FIELD ID CHARACTERISTICS:
As the common name implies, the leaves taste sweet when chewed, making it a favorite of ungulates. Stems have a chambered pith inside, seen when carefully sliced lengthwise.
Description: Shrub or small tree reaching 8 m in height; tardily deciduous with leaves persisting into winter and a few into spring.
Leaves: Alternate, elliptic or oblanceolate, often with red or purplish blotches. Edges of leaves with minute serrations. Peach-like fuzz on underside of leaves.

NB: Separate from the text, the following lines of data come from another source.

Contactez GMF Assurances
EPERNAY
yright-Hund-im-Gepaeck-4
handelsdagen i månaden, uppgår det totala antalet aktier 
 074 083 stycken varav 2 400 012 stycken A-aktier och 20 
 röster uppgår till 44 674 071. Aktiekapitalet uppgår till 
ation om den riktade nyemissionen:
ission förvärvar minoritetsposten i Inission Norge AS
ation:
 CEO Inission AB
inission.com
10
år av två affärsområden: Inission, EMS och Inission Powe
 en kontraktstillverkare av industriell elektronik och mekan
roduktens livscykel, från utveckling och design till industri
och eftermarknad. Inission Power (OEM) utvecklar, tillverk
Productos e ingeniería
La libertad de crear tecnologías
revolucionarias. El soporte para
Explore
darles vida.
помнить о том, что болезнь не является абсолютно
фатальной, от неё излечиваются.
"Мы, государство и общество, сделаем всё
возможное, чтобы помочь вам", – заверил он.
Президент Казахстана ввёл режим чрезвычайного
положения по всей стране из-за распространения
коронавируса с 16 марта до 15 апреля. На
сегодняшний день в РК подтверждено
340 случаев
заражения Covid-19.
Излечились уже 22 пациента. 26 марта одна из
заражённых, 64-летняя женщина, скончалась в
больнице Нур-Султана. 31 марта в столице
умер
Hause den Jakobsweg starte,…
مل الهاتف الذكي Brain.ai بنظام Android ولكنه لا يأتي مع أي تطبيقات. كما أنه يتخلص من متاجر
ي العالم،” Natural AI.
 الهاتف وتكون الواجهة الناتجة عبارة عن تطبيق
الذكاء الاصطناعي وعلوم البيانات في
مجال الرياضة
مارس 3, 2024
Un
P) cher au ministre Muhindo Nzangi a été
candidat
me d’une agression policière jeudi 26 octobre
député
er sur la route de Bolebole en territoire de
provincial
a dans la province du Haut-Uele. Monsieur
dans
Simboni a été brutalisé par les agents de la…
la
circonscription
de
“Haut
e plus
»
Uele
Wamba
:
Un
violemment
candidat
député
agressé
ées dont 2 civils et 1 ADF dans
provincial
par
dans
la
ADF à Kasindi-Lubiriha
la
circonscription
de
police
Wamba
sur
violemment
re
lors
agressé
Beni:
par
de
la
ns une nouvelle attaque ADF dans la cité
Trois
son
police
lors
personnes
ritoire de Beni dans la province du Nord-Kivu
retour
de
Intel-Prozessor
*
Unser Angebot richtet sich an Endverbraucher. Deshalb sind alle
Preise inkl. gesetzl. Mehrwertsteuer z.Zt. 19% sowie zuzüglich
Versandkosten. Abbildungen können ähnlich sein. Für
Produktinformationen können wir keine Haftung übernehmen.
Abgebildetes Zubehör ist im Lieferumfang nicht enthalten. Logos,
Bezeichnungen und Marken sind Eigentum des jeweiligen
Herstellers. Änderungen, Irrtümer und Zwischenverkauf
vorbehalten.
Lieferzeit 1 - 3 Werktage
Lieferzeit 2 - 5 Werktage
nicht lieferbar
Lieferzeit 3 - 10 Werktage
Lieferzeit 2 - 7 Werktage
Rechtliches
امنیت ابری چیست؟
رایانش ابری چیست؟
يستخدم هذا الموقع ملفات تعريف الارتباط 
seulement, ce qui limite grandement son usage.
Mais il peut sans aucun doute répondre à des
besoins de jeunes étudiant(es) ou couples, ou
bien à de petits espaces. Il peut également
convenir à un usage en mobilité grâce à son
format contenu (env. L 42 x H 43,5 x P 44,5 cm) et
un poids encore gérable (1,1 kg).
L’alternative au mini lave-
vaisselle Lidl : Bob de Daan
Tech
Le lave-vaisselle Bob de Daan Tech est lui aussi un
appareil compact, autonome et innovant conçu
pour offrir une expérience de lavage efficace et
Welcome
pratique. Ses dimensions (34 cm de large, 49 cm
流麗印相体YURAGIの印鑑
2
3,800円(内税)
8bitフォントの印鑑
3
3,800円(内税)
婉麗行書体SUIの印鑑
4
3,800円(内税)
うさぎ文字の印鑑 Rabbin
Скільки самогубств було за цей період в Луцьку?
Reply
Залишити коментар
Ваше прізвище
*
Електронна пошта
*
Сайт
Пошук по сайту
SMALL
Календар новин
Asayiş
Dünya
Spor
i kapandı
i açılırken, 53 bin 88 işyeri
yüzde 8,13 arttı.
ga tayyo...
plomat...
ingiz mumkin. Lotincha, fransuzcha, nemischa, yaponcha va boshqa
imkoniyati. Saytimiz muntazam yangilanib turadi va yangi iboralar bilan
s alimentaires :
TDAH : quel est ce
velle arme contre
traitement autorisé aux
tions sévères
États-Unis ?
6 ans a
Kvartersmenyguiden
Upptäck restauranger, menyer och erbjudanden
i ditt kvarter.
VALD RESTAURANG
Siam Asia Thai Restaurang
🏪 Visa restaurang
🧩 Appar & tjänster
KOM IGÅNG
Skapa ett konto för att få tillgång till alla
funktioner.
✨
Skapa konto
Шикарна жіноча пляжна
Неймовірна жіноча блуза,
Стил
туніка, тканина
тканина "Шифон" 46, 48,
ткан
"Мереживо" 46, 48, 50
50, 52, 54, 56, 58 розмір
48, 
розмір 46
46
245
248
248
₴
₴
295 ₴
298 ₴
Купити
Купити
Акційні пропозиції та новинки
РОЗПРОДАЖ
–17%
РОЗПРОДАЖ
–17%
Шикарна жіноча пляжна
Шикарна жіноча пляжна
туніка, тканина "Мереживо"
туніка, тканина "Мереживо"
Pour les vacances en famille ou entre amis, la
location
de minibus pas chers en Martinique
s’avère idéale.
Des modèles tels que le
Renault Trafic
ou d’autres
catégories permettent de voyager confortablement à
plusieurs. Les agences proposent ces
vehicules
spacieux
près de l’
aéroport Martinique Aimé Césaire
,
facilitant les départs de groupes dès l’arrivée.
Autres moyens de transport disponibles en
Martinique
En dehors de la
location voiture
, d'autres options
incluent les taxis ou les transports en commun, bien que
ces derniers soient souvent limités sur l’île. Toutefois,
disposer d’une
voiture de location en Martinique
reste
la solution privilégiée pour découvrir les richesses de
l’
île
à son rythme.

Flowers/Fruit: Yellow, fragrant petal-less flowers with many stamens in spherical clusters close to stem. Fruit is oblong, green drupe, ripening to purple. Blooms March to May; fruits in August/September.
Habit and Range: Damp, yet sandy, soils in mesic woods, ravines, bottomland forests, pine flats, sandy thickets, and pocosin edges, mainly in the Coastal Plain, but still common in the eastern Piedmont. Favors pine-dominated sites.
Taxonomic Note: This is a monotypic genus - the only genus and species in the sweetleaf family. Also called horse-sugar.
COMMON CONFUSIONS:
In some areas, Symplocos tinctoria (common sweetleaf) can be confused with Kalmia latifolia (mountain laurel) when not in bloom. K. latifolia has no spots/glands on leaf undersides, and longer, less elliptic leaves. Kalmia latifolia also is found in rocky and upland areas, not just wetlands. Flowers of Kalmia latifolia are large clusters of white and pink striped open cups.